レオニスの泪


その指を。

その手を。

まだ震えている右手で掴むと、神成の人差し指がピクリと反応した。


「……きょ、う……し、仕事に、行った……ら……」


ぎゅっと無意識に、力が込もる私の手を、神成が唇から放れた手を返して、握り返してくれる。

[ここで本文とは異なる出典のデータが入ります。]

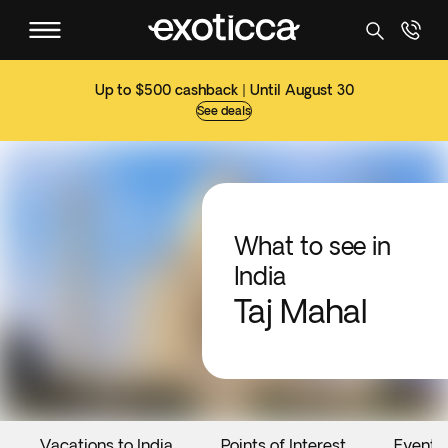
Up to $500 cashback | Until August 30
See deals
What to see in
India
Taj Mahal
Vacations to India
Points of Interest
Events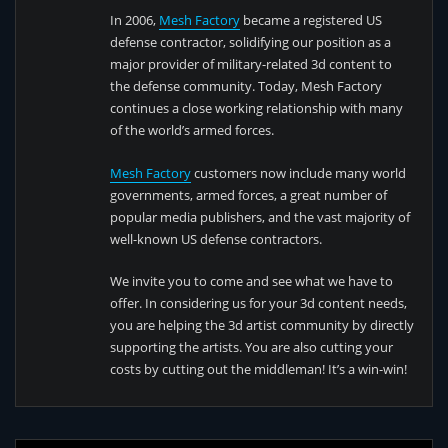
In 2006,
Mesh Factory
became a registered US
defense contractor, solidifying our position as a
major provider of military-related 3d content to
the defense community. Today, Mesh Factory
continues a close working relationship with many
of the world’s armed forces.
Mesh Factory
customers now include many world
governments, armed forces, a great number of
popular media publishers, and the vast majority of
well-known US defense contractors.
We invite you to come and see what we have to
offer. In considering us for your 3d content needs,
you are helping the 3d artist community by directly
supporting the artists. You are also cutting your
costs by cutting out the middleman! It’s a win-win!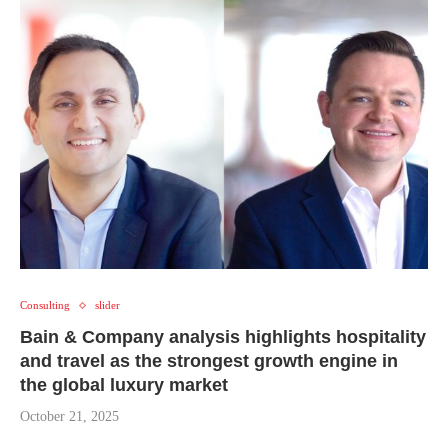
Consulting
slider
Bain & Company analysis highlights hospitality
and travel as the strongest growth engine in
the global luxury market
October 21, 2025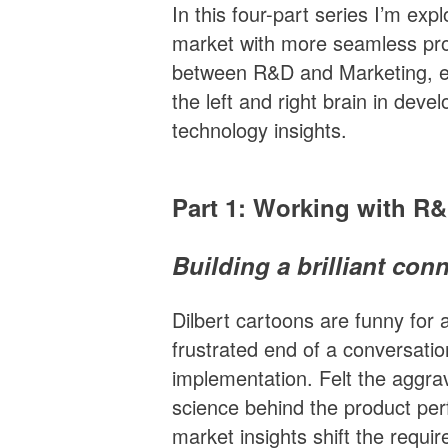
In this four-part series I’m expl
market with more seamless pro
between R&D and Marketing, ex
the left and right brain in dev
technology insights.
Part 1: Working with R
Building a brilliant con
Dilbert cartoons are funny for 
frustrated end of a conversati
implementation. Felt the aggrav
science behind the product p
market insights shift the requi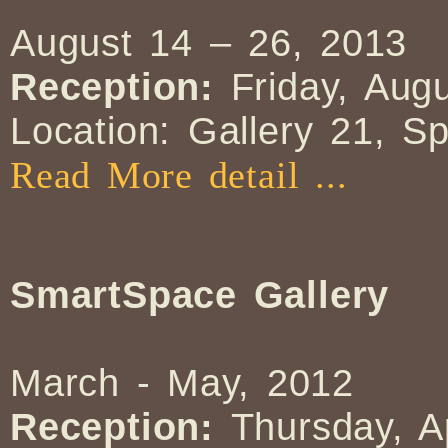
August 14 – 26, 2013
Reception:
Friday, Augu
Location: Gallery 21, S
Read More detail ...
SmartSpace Gallery
March - May, 2012
Reception:
Thursday, A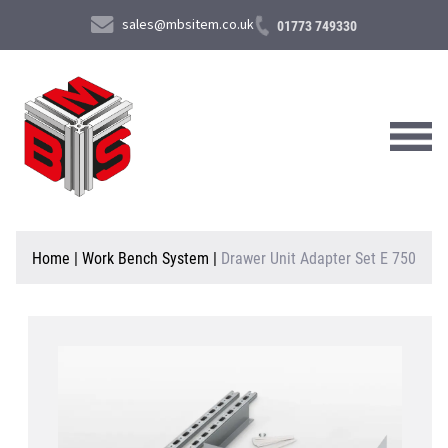
sales@mbsitem.co.uk
01773 749330
About Us
Home
|
Work Bench System
|
Drawer Unit Adapter Set E 750
Products & Services
News & Case Studies
Contact Us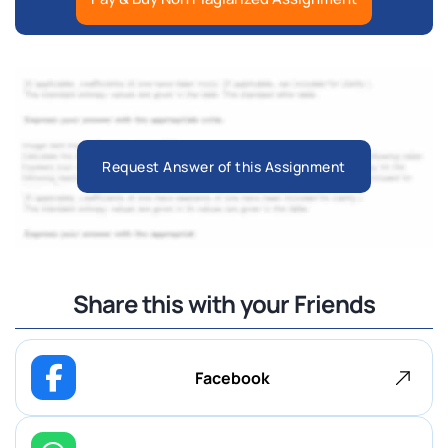
Request Answer of this Assignment
Share this with your Friends
Facebook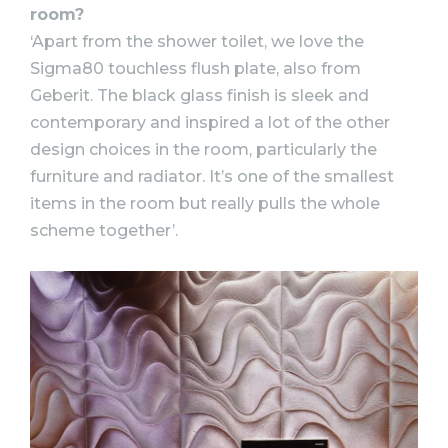
room?
‘Apart from the shower toilet, we love the
Sigma80 touchless flush plate, also from
Geberit. The black glass finish is sleek and
contemporary and inspired a lot of the other
design choices in the room, particularly the
furniture and radiator. It’s one of the smallest
items in the room but really pulls the whole
scheme together’.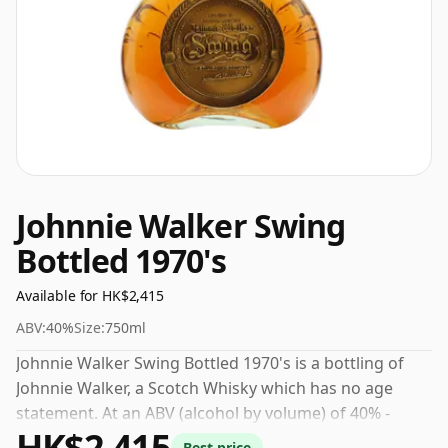
Johnnie Walker Swing
Bottled 1970's
Available for HK$2,415
ABV:
40%
Size:
750ml
Johnnie Walker Swing Bottled 1970's is a bottling of
Johnnie Walker, a Scotch Whisky which has no age
statement. At an ABV (alcohol by volume) of 40% -
HK$2,415
close to the minimum strength that whisky can be
Best price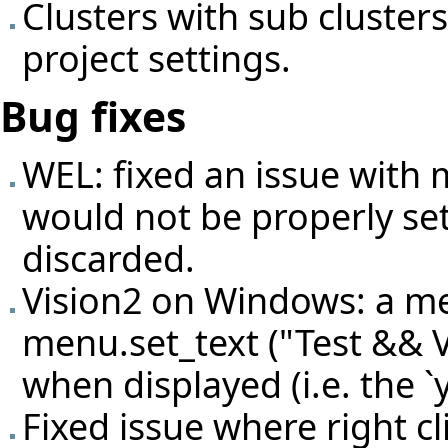
Clusters with sub cluster
project settings.
Bug fixes
WEL: fixed an issue with 
would not be properly set
discarded.
Vision2 on Windows: a me
menu.set_text ("Test && V
when displayed (i.e. the `
Fixed issue where right cl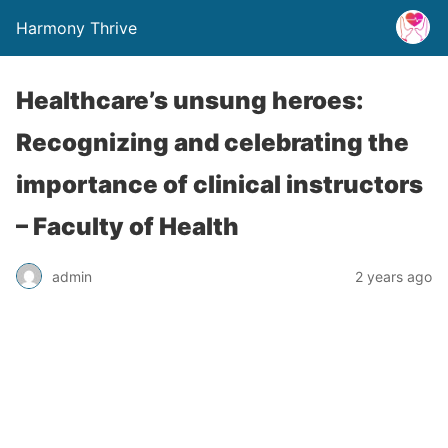
Harmony Thrive
Healthcare’s unsung heroes:
Recognizing and celebrating the
importance of clinical instructors
– Faculty of Health
admin
2 years ago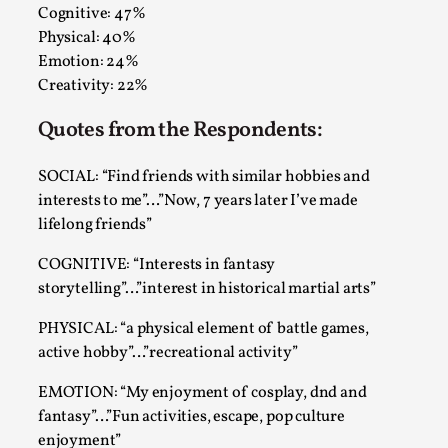
Talks, in Oslo. When you larp, you are you. I...
Cognitive: 47%
Physical: 40%
Read More...
Emotion: 24%
Creativity: 22%
Quotes from the Respondents:
SOCIAL: “Find friends with similar hobbies and
interests to me”…”Now, 7 years later I’ve made
lifelong friends”
COGNITIVE: “Interests in fantasy
storytelling”…”interest in historical martial arts”
What Medieval Spirituality Taught Me About
PHYSICAL: “a physical element of battle games,
Intimacy in Larp
active hobby”…”recreational activity”
By Mo Holkar
2026-04-27
EMOTION: “My enjoyment of cosplay, dnd and
Media
,
fantasy”…”Fun activities, escape, pop culture
This video was recorded during the 2025 Nordic Larp
enjoyment”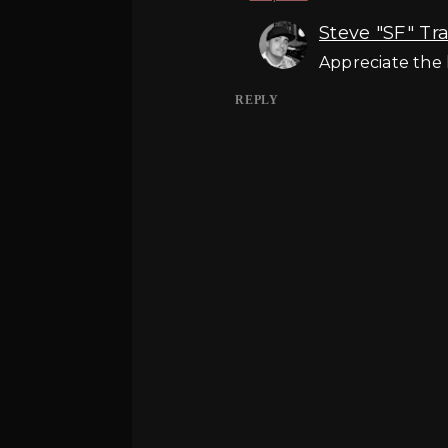
Steve "SF" Tr
Appreciate the 
REPLY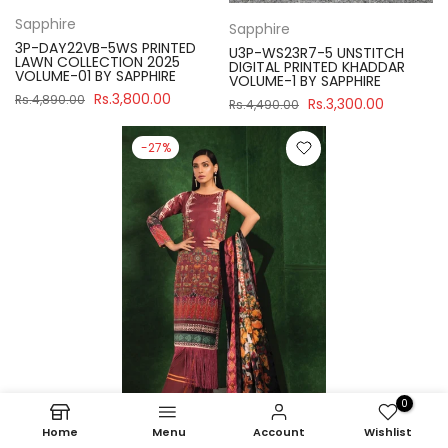
Sapphire
Sapphire
3P-DAY22VB-5WS PRINTED
U3P-WS23R7-5 UNSTITCH
LAWN COLLECTION 2025
DIGITAL PRINTED KHADDAR
VOLUME-01 BY SAPPHIRE
VOLUME-1 BY SAPPHIRE
Rs.3,800.00
Rs.4,890.00
Rs.3,300.00
Rs.4,490.00
-27%
0
Home
Menu
Account
Wishlist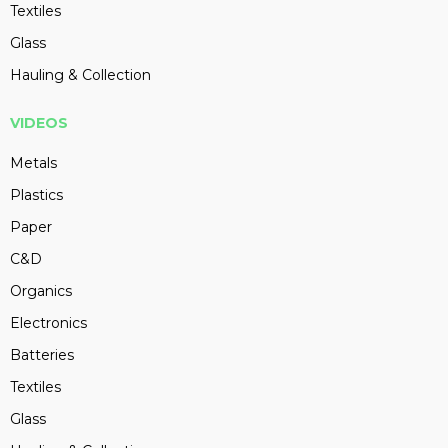
Textiles
Glass
Hauling & Collection
VIDEOS
Metals
Plastics
Paper
C&D
Organics
Electronics
Batteries
Textiles
Glass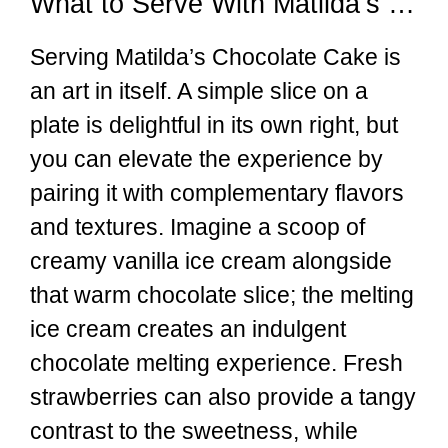
What to Serve With Matilda’s Chocolate Cake
Serving Matilda’s Chocolate Cake is
an art in itself. A simple slice on a
plate is delightful in its own right, but
you can elevate the experience by
pairing it with complementary flavors
and textures. Imagine a scoop of
creamy vanilla ice cream alongside
that warm chocolate slice; the melting
ice cream creates an indulgent
chocolate melting experience. Fresh
strawberries can also provide a tangy
contrast to the sweetness, while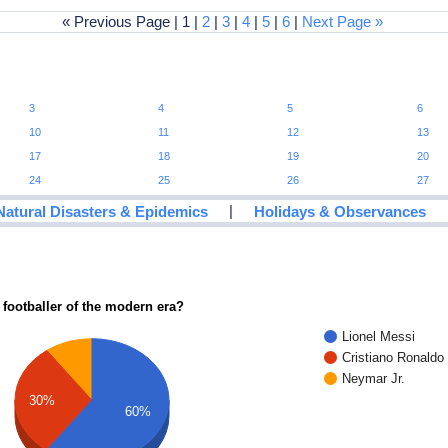
« Previous Page | 1 |
2
|
3
|
4
|
5
|
6
|
Next Page »
3
4
5
6
10
11
12
13
17
18
19
20
24
25
26
27
|
Natural Disasters & Epidemics
Holidays & Observances
 footballer of the modern era?
Lionel Messi
Cristiano Ronaldo
Neymar Jr.
30%
60%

そのせいで、自分の手は、なんて冷たいんだと、実感した。

そして、そんな身体の中心にある、ドロドロを。


「早く、行った、せいで……あの人、しかいなくて……と、扉、閉められて……か、らだ……触られて……!」


カタカタと、強くなる震えと一緒に吐き出した。

瞬間、私の右手に掴まれている左手はそのままで。


「言わせてごめんね。」


謝る必要等ないのに、そう言って、神成は右手で私の肩をそっと引き寄せた。


「か、金森さん、来てくれたから、良かった……けど……」

「知ってる。金森さんが電話くれたんだ。僕がメールをしたのはその時。」

胸を貸してくれている神成の顔は見えない。
声だけが優しく響く。


「金森さんが?」
「そう。」
「…………」

連絡しろと、こないだ怒られたばかりなのに。
どうして連絡しなかったんだと言われるものだと、予想していたのに。
いやむしろ、最初から知っていたのなら、会った時から怒っていてもおかしくないし、メールや電話でもそう言えたはずだ。

なのに。


「身体が、冷たいね。」


私に、体温を、くれようとする。